I'm even starting to envy the men dressed as Teletubbies who stand in Fountain Square trying to persuade children to have their photographs taken with them. At least they're warm inside their grubby padded suits.

When it does get warmer it won't be much fun, but then the heat is the least of their worries. Last summer I watched two policemen chase a man dressed as Tinky Winky across the square and down an alley, where they took off his head and beat him with their truncheons. The last I saw, Tinky Winky was being bundled into the back of a police car.

"No license," the policemen told me when I asked what was going on. Tinky Winky made the sort of gesture not usually associated with Teletubbies and then he was driven away. I haven't seen him since.

Still, the cold weather gave me an excuse to join Fuad Akhundov, scholar, historian and devotee of his homeland, on his walking tour of Baku's old town.

We began at the statue of Sabir, an early 20th-century Azeri poet favored by the communists because he made gentle fun of the mullahs. The pensive Sabir still looks across Istiglaliyat Street at where Baku's only Islamic bookshop now stands.

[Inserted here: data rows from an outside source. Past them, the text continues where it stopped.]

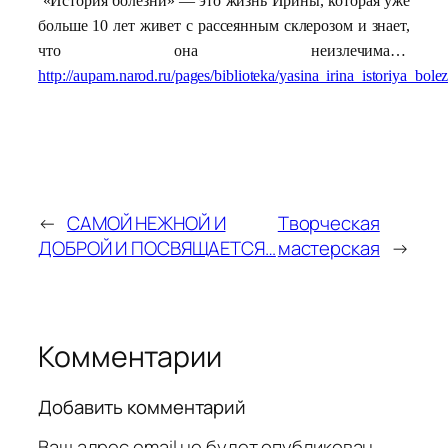
«История болезни» — это жизнь Ирины, которая уже
больше 10 лет живет с рассеянным склерозом и знает,
что она неизлечима…
http://aupam.narod.ru/pages/biblioteka/yasina_irina_istoriya_bolez
←
САМОЙ НЕЖНОЙ И
Творческая
ДОБРОЙ И ПОСВЯЩАЕТСЯ…
мастерская
→
Комментарии
Добавить комментарий
Ваш адрес email не будет опубликован.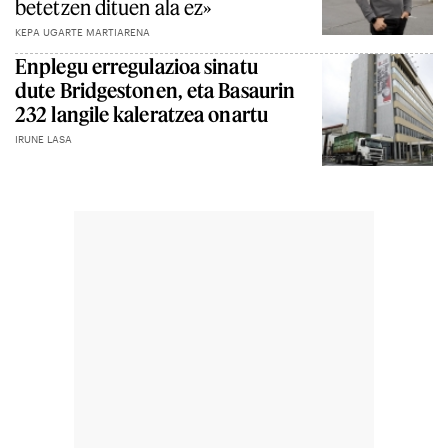
betetzen dituen ala ez»
KEPA UGARTE MARTIARENA
Enplegu erregulazioa sinatu
dute Bridgestonen, eta Basaurin
232 langile kaleratzea onartu
IRUNE LASA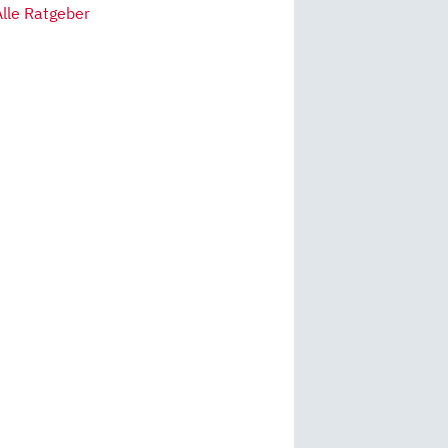
Alle Ratgeber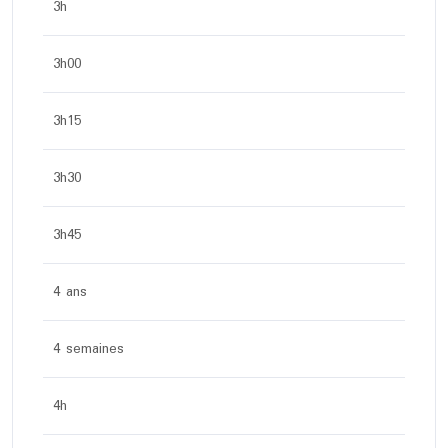
3h
3h00
3h15
3h30
3h45
4 ans
4 semaines
4h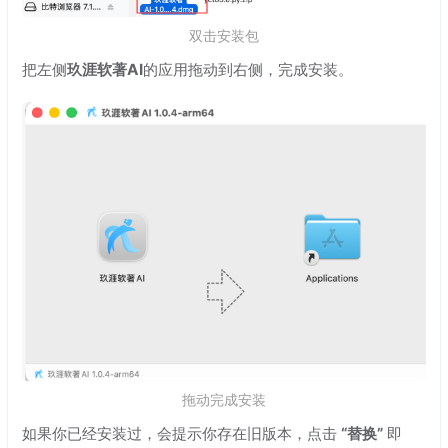
双击安装包
把左侧
玖涯软著AI
的应用拖动到右侧，完成安装。
拖动完成安装
如果你已经安装过，会提示你存在旧版本，点击
“替换”
即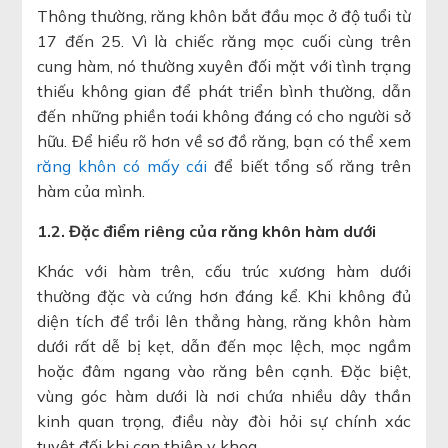
Thông thường, răng khôn bắt đầu mọc ở độ tuổi từ
17 đến 25. Vì là chiếc răng mọc cuối cùng trên
cung hàm, nó thường xuyên đối mặt với tình trạng
thiếu không gian để phát triển bình thường, dẫn
đến những phiền toái không đáng có cho người sở
hữu. Để hiểu rõ hơn về sơ đồ răng, bạn có thể xem
răng khôn có mấy cái
để biết tổng số răng trên
hàm của mình.
1.2. Đặc điểm riêng của răng khôn hàm dưới
Khác với hàm trên, cấu trúc xương hàm dưới
thường đặc và cứng hơn đáng kể. Khi không đủ
diện tích để trồi lên thẳng hàng, răng khôn hàm
dưới rất dễ bị kẹt, dẫn đến mọc lệch, mọc ngầm
hoặc đâm ngang vào răng bên cạnh. Đặc biệt,
vùng góc hàm dưới là nơi chứa nhiều dây thần
kinh quan trọng, điều này đòi hỏi sự chính xác
tuyệt đối khi can thiệp y khoa.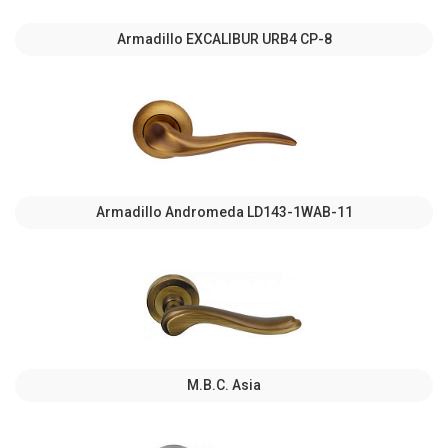
Armadillo EXCALIBUR URB4 СР-8
Armadillo Andromeda LD143-1WAB-11
M.B.C. Asia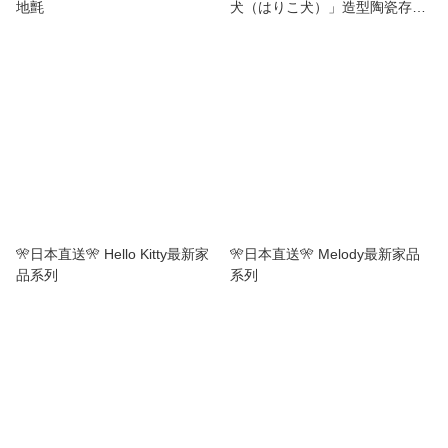
地氈
犬（はりこ犬）」造型陶瓷存錢
筒
🎌日本直送🎌 Hello Kitty最新家
🎌日本直送🎌 Melody最新家品
品系列
系列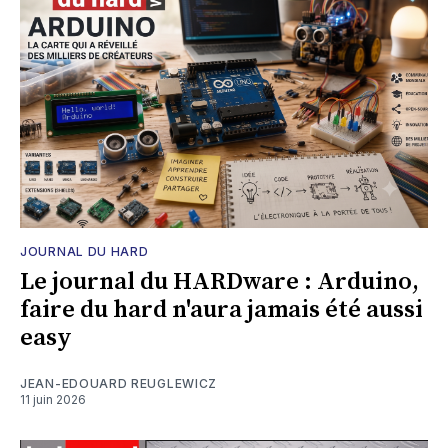
JOURNAL DU HARD
Le journal du HARDware : Arduino,
faire du hard n'aura jamais été aussi
easy
JEAN-EDOUARD REUGLEWICZ
11 juin 2026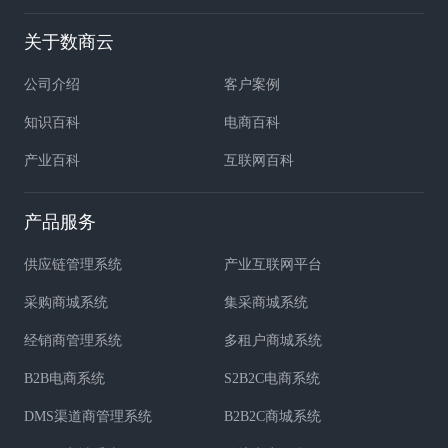
关于数商云
公司介绍
客户案例
知识百科
电商百科
产业百科
互联网百科
产品服务
供应链管理系统
产业互联网平台
采购商城系统
集采商城系统
经销商管理系统
多租户商城系统
B2B电商系统
S2B2C电商系统
DMS渠道商管理系统
B2B2C商城系统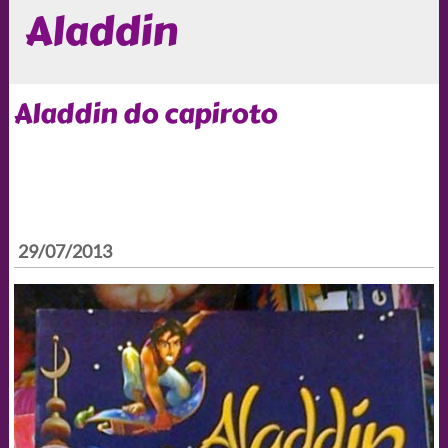
Aladdin
Aladdin do capiroto
29/07/2013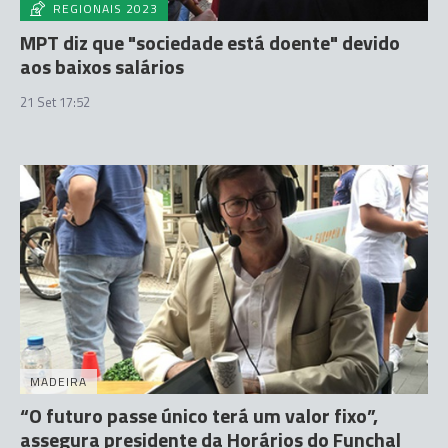
REGIONAIS 2023
MPT diz que "sociedade está doente" devido
aos baixos salários
21 Set 17:52
MADEIRA
“O futuro passe único terá um valor fixo”,
assegura presidente da Horários do Funchal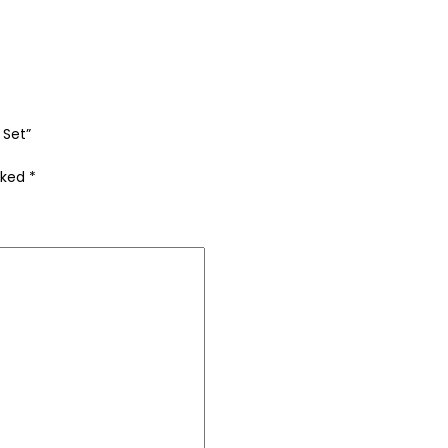
 Set”
rked
*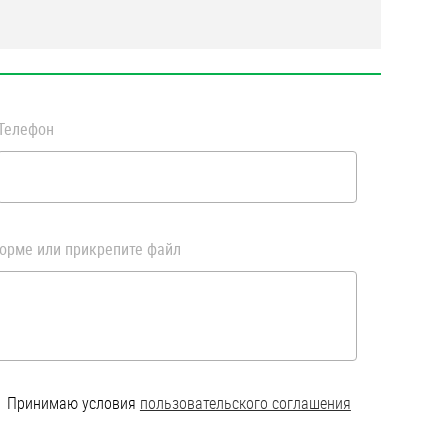
Телефон
орме или прикрепите файл
Принимаю условия
пользовательского соглашения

We walked on past caravanserais on the shore of the Caspian Sea, where merchants on their way from Persia once docked their boats before continuing north by camel toward the Black Sea.

"And this," said Fuad, pointing to a gothic building with spooky turrets, "is where General Charles de Gaulle stayed on his way to see Stalin in Moscow at the end of World War II. Not many people know that."

It was too dangerous to travel across continental Europe, so de Gaulle set off for Cairo, made his way overland to Iran and then traveled north toward Stalingrad and Moscow.

"He was treated like a king in Baku," Fuad said. "Of course everything was in short supply because of the war, and there was great alarm when the military band couldn't find any white silk gloves."

Luckily, a group of white-gloved naval officers had been evacuated to Baku from St. Petersburg and de Gaulle was given a royal welcome when he stepped off the train.

If you do one thing next time you are in Baku, take one of Fuad's fascinating tours. I'm going back next week for more.

Chloe Arnold is a freelance journalist based in Baku, Azerbaijan.